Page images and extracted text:
>>>

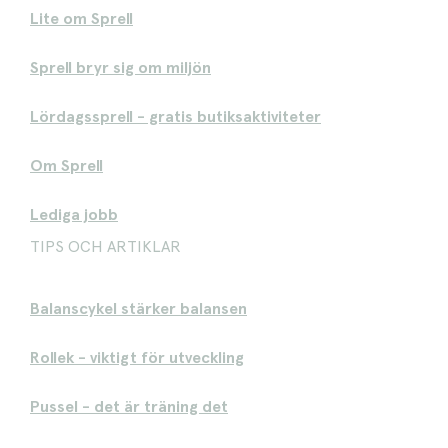
Lite om Sprell
Sprell bryr sig om miljön
Lördagssprell - gratis butiksaktiviteter
Om Sprell
Lediga jobb
TIPS OCH ARTIKLAR
Balanscykel stärker balansen
Rollek - viktigt för utveckling
Pussel - det är träning det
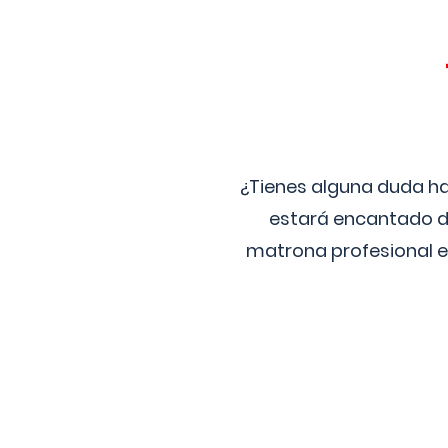
¿Tienes alguna duda ha
estará encantado de
matrona profesional e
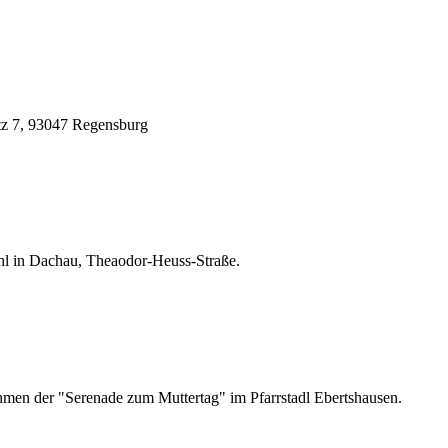
tz 7, 93047 Regensburg
 in Dachau, Theaodor-Heuss-Straße.
ahmen der "Serenade zum Muttertag" im Pfarrstadl Ebertshausen.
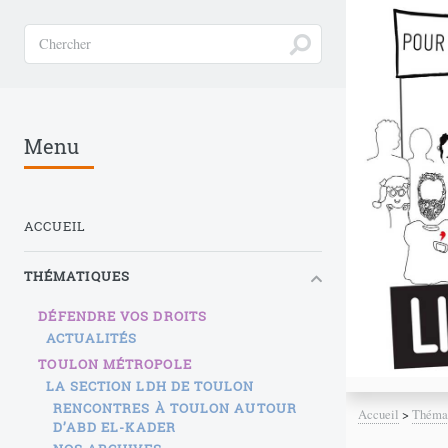
Menu
ACCUEIL
THÉMATIQUES
DÉFENDRE VOS DROITS
ACTUALITÉS
TOULON MÉTROPOLE
LA SECTION LDH DE TOULON
RENCONTRES À TOULON AUTOUR
Accueil
>
Théma
D’ABD EL-KADER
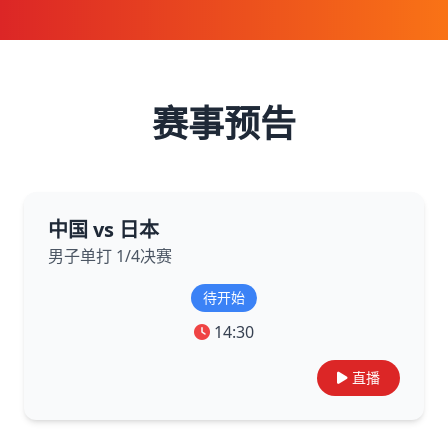
赛事预告
中国 vs 日本
男子单打 1/4决赛
待开始
14:30
直播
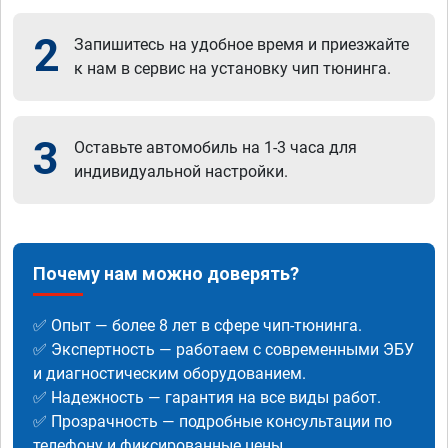
2
Запишитесь на удобное время и приезжайте
к нам в сервис на установку чип тюнинга.
3
Оставьте автомобиль на 1-3 часа для
индивидуальной настройки.
Почему нам можно доверять?
✅ Опыт — более 8 лет в сфере чип-тюнинга.
✅ Экспертность — работаем с современными ЭБУ
и диагностическим оборудованием.
✅ Надежность — гарантия на все виды работ.
✅ Прозрачность — подробные консультации по
телефону и фиксированные цены.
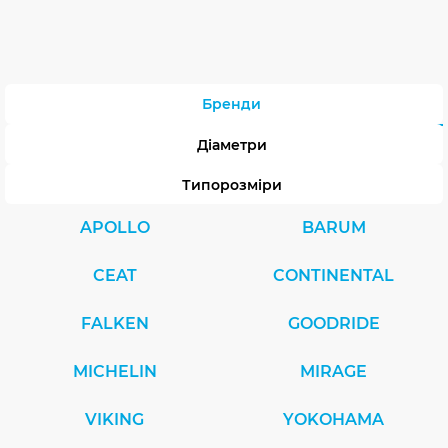
Бренди
Діаметри
Типорозміри
APOLLO
BARUM
CEAT
CONTINENTAL
FALKEN
GOODRIDE
MICHELIN
MIRAGE
VIKING
YOKOHAMA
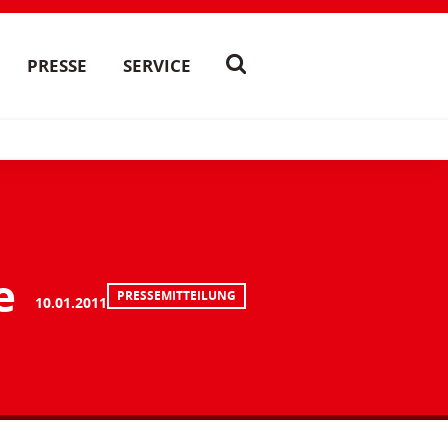
PRESSE
SERVICE
e
PRESSEMITTEILUNG
10.01.2011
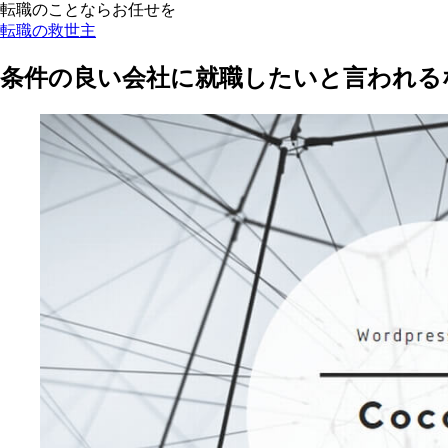
転職のことならお任せを
転職の救世主
条件の良い会社に就職したいと言われる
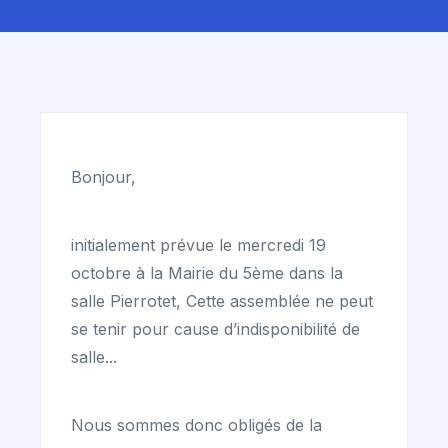
Bonjour,
initialement prévue le mercredi 19
octobre à la Mairie du 5ème dans la
salle Pierrotet, Cette assemblée ne peut
se tenir pour cause d’indisponibilité de
salle...
Nous sommes donc obligés de la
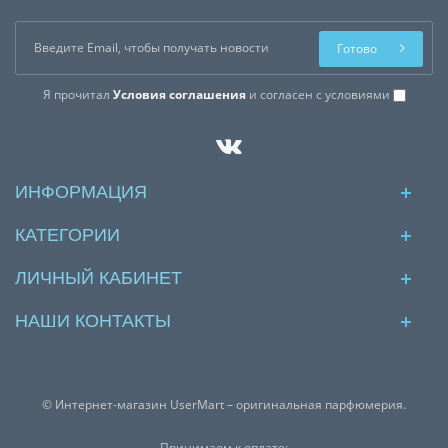
Готово
Я прочитал
Условия соглашения
и согласен с условиями
ИНФОРМАЦИЯ
КАТЕГОРИИ
ЛИЧНЫЙ КАБИНЕТ
НАШИ КОНТАКТЫ
© Интернет-магазин UserMart – оригинальная парфюмерия.
Принимаем к оплате:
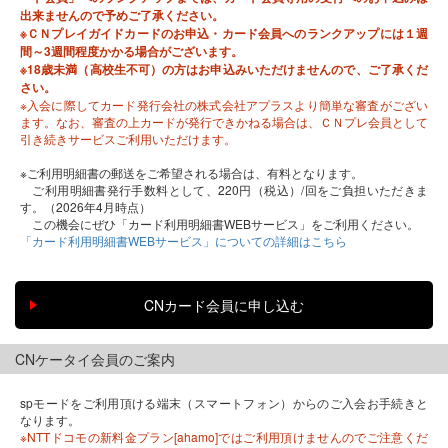
出来ませんので予めご了承ください。
※ＣＮプレイガイドカードのお申込・カード会員へのランクアップには１週
間～3週間程度かかる場合がございます。
※18歳未満（高校生不可）の方はお申込みいただけませんので、ご了承くだ
さい。
※入会に際してカード発行会社の株式会社アプラスより簡単な審査がござい
ます。なお、審査の上カードが発行できかねる場合は、ＣＮプレ会員として
引き続きサービスご利用いただけます。
※ご利用明細書の郵送をご希望される場合は、有料となります。
ご利用明細書発行手数料として、220円（税込）/回をご負担いただきま
す。（2026年4月時点）
この機会にぜひ「カード利用明細書WEBサービス」をご利用ください。
「カード利用明細書WEBサービス」についての詳細はこちら
CNケータイ会員のご案内
spモードをご利用頂ける端末（スマートフォン）からのご入会お手続きと
なります。
※NTTドコモの新料金プラン[ahamo]ではご利用頂けませんのでご注意くだ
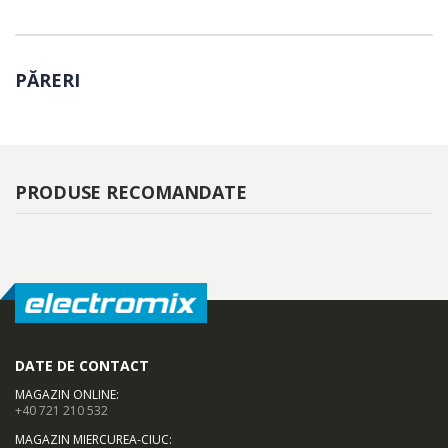
PĂRERI
PRODUSE RECOMANDATE
DATE DE CONTACT
MAGAZIN ONLINE
:
+40 721 210 532
MAGAZIN MIERCUREA-CIUC
:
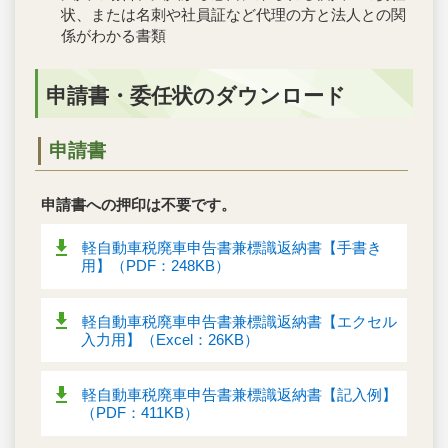
状、または名刺や社員証など代理の方と法人との関
係がわかる書類
申請書・委任状のダウンロード
申請書
申請書への押印は不要です。
軽自動車税廃車申告書兼標識返納書【手書き
用】（PDF：248KB）
軽自動車税廃車申告書兼標識返納書【エクセル
入力用】（Excel：26KB）
軽自動車税廃車申告書兼標識返納書【記入例】
（PDF：411KB）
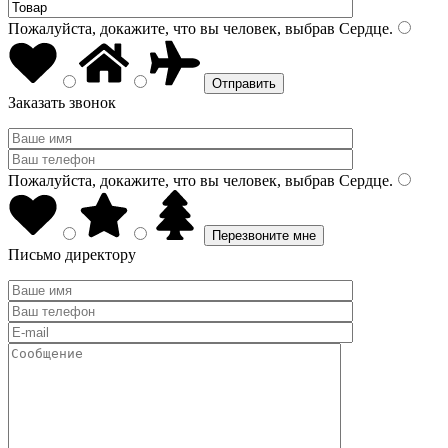
Пожалуйста, докажите, что вы человек, выбрав
Сердце
.
Заказать звонок
Пожалуйста, докажите, что вы человек, выбрав
Сердце
.
Письмо директору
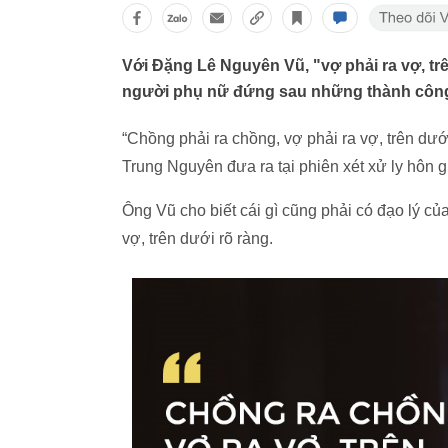
Với Đặng Lê Nguyên Vũ, "vợ phải ra vợ, trê
người phụ nữ đứng sau những thành côn
“Chồng phải ra chồng, vợ phải ra vợ, trên dư
Trung Nguyên đưa ra tại phiên xét xử ly hôn 
Ông Vũ cho biết cái gì cũng phải có đạo lý của
vợ, trên dưới rõ ràng.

<<<

◆ TASK TO COMPLETE
Give again, word for word, only the lines that run from the top of the data above through the line with "и диагностическим оборудованием.". Drop the pictures.

◆ SOLUTION TO THE PROBLEM
Lite om Sprell
Sprell bryr sig om miljön
Lördagssprell - gratis butiksaktiviteter
Om Sprell
Lediga jobb
TIPS OCH ARTIKLAR
Balanscykel stärker balansen
Rollek - viktigt för utveckling
Pussel - det är träning det
¿Tienes alguna duda ha
estará encantado de
matrona profesional e
tz 7, 93047 Regensburg
 in Dachau, Theaodor-Heuss-Straße.
ahmen der "Serenade zum Muttertag" im Pfarrstadl Ebertshausen.
Menu
ACCUEIL
THÉMATIQUES
DÉFENDRE VOS DROITS
ACTUALITÉS
TOULON MÉTROPOLE
LA SECTION LDH DE TOULON
RENCONTRES À TOULON AUTOUR
Accueil
>
Théma
D’ABD EL-KADER
赛事预告
中国 vs 日本
男子单打 1/4决赛
待开始
14:30
直播
2
Запишитесь на удобное время и приезжайте
к нам в сервис на установку чип тюнинга.
3
Оставьте автомобиль на 1-3 часа для
индивидуальной настройки.
Почему нам можно доверять?
✅ Опыт — более 8 лет в сфере чип-тюнинга.
✅ Экспертность — работаем с современными ЭБУ
и диагностическим оборудованием.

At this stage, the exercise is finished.